▶ **EXTRACTED ENTRIES**:
----
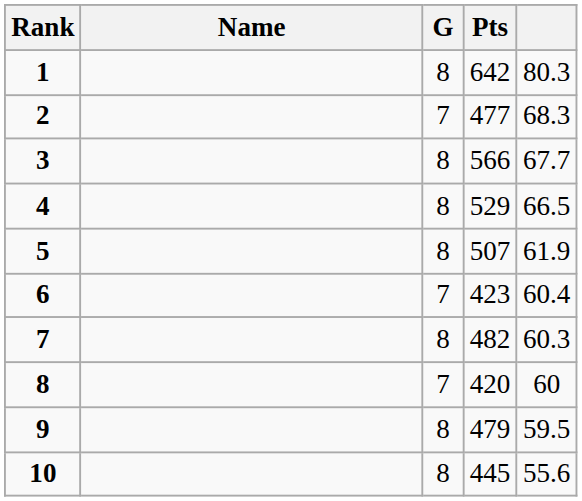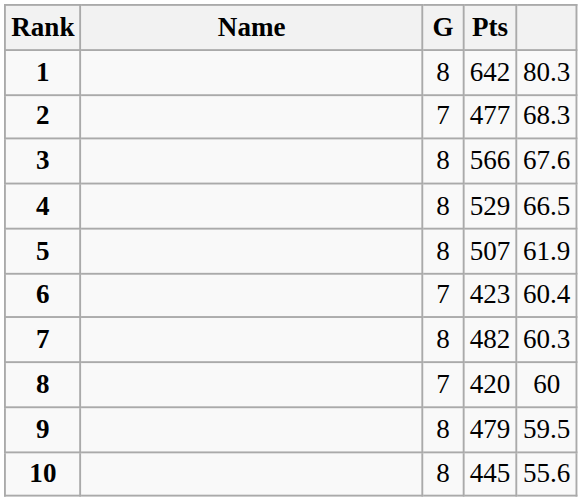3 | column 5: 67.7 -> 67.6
----
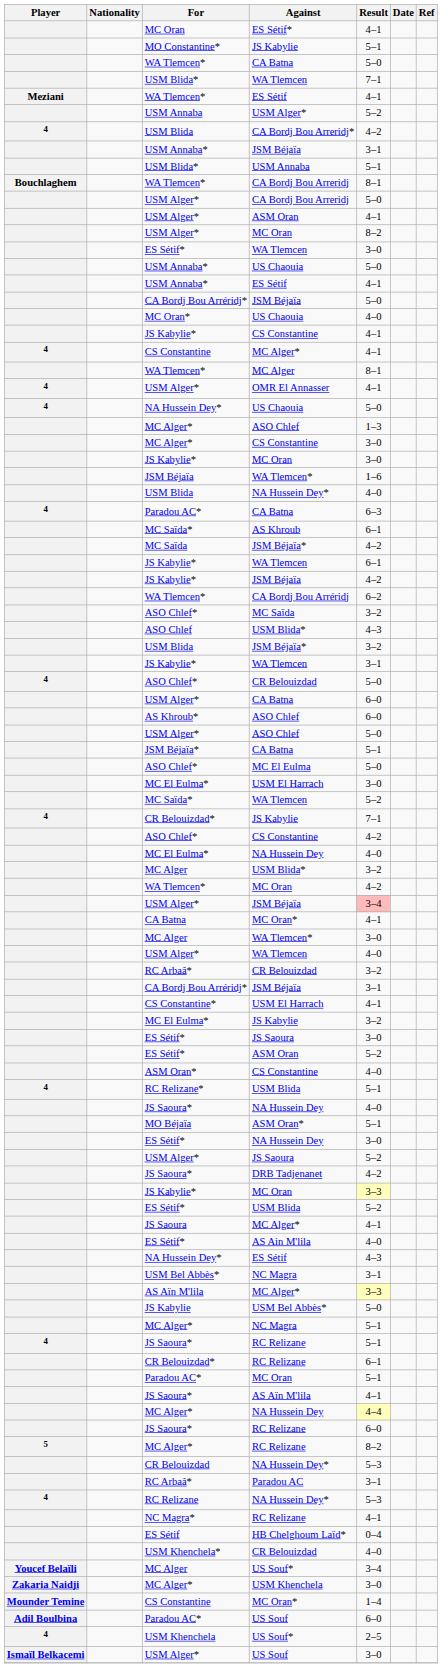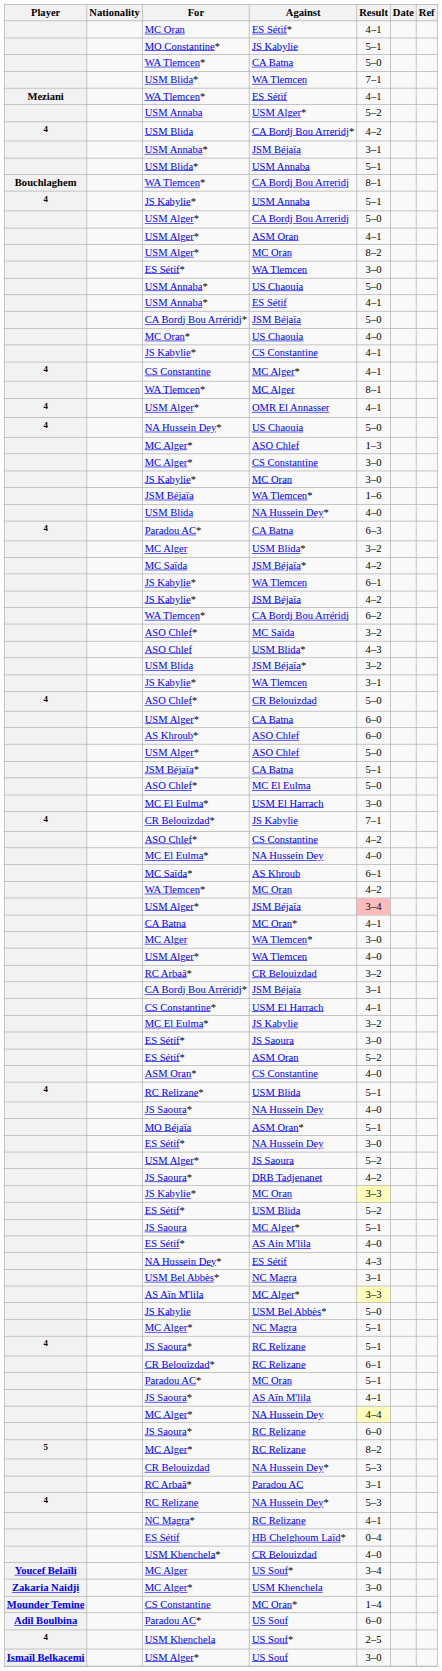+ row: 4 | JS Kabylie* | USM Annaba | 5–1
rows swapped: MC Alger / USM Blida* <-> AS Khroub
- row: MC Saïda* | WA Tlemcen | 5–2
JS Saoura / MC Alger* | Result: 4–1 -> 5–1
----
▶ **SET TASK**:
Give the entries as a JSON list of strings, one string per line with blank lines omitted, starting at the line containing "Annaba | 5–1" and ending after the line containing "JS Saoura / MC Alger* | Result: 4–1 -> 5–1". Leave the pictures out.

▶ **THE SOLUTION**:
[
  "+ row: 4 | JS Kabylie* | USM Annaba | 5–1",
  "rows swapped: MC Alger / USM Blida* <-> AS Khroub",
  "- row: MC Saïda* | WA Tlemcen | 5–2",
  "JS Saoura / MC Alger* | Result: 4–1 -> 5–1"
]